ASSIGNMENT
Reproduce exactly, from the data that follows, the line with "3: (648, 612)", the line with "36: (685, 619)", and every line that lies between them.

---------- DATA EXTRACTS

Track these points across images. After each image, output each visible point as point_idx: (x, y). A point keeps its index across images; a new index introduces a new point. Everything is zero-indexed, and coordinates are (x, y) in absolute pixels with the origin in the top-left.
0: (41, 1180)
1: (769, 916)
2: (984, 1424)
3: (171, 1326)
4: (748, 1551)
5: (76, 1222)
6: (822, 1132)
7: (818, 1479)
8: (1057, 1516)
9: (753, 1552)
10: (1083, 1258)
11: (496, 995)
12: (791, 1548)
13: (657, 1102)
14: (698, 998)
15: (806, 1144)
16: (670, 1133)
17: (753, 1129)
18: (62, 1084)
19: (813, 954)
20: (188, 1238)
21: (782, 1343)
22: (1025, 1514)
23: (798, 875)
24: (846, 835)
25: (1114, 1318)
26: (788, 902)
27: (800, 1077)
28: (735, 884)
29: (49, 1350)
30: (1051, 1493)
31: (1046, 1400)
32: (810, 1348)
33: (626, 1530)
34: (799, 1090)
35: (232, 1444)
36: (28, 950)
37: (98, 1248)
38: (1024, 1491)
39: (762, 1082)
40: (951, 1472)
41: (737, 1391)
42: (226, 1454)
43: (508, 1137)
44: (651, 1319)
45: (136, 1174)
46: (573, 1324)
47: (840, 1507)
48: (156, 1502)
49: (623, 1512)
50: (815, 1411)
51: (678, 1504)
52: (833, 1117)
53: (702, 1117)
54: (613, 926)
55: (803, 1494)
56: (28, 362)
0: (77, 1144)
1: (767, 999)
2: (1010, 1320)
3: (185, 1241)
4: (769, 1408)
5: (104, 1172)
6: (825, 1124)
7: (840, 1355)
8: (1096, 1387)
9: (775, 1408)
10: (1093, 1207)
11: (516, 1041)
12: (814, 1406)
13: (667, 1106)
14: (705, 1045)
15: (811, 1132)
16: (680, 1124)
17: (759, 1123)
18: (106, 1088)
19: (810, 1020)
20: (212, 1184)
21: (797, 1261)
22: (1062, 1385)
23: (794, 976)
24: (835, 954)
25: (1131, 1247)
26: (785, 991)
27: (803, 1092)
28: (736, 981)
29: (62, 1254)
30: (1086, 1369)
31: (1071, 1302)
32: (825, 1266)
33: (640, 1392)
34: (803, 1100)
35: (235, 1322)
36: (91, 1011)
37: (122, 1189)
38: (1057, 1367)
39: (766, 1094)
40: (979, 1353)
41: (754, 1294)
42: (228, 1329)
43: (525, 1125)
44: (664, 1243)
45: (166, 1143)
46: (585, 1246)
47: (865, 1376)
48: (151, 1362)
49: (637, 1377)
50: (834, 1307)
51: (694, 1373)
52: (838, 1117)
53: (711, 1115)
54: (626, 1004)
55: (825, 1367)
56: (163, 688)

--------------------
---------- DATA EXTRACTS

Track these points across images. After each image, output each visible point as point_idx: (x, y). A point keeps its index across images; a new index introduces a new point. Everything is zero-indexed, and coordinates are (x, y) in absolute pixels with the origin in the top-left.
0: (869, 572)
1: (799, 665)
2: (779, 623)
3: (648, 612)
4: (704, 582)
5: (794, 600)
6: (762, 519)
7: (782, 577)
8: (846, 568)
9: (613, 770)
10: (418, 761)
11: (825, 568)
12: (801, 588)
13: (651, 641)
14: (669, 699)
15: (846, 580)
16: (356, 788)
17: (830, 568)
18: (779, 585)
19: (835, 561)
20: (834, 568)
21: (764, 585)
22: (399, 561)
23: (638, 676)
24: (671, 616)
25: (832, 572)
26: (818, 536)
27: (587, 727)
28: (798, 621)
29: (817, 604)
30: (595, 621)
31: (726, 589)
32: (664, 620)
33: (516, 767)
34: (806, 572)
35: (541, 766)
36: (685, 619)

--------------------

EXERCISE SOLUTION
3: (648, 612)
4: (704, 582)
5: (794, 600)
6: (762, 519)
7: (782, 577)
8: (846, 568)
9: (613, 770)
10: (418, 761)
11: (825, 568)
12: (801, 588)
13: (651, 641)
14: (669, 699)
15: (846, 580)
16: (356, 788)
17: (830, 568)
18: (779, 585)
19: (835, 561)
20: (834, 568)
21: (764, 585)
22: (399, 561)
23: (638, 676)
24: (671, 616)
25: (832, 572)
26: (818, 536)
27: (587, 727)
28: (798, 621)
29: (817, 604)
30: (595, 621)
31: (726, 589)
32: (664, 620)
33: (516, 767)
34: (806, 572)
35: (541, 766)
36: (685, 619)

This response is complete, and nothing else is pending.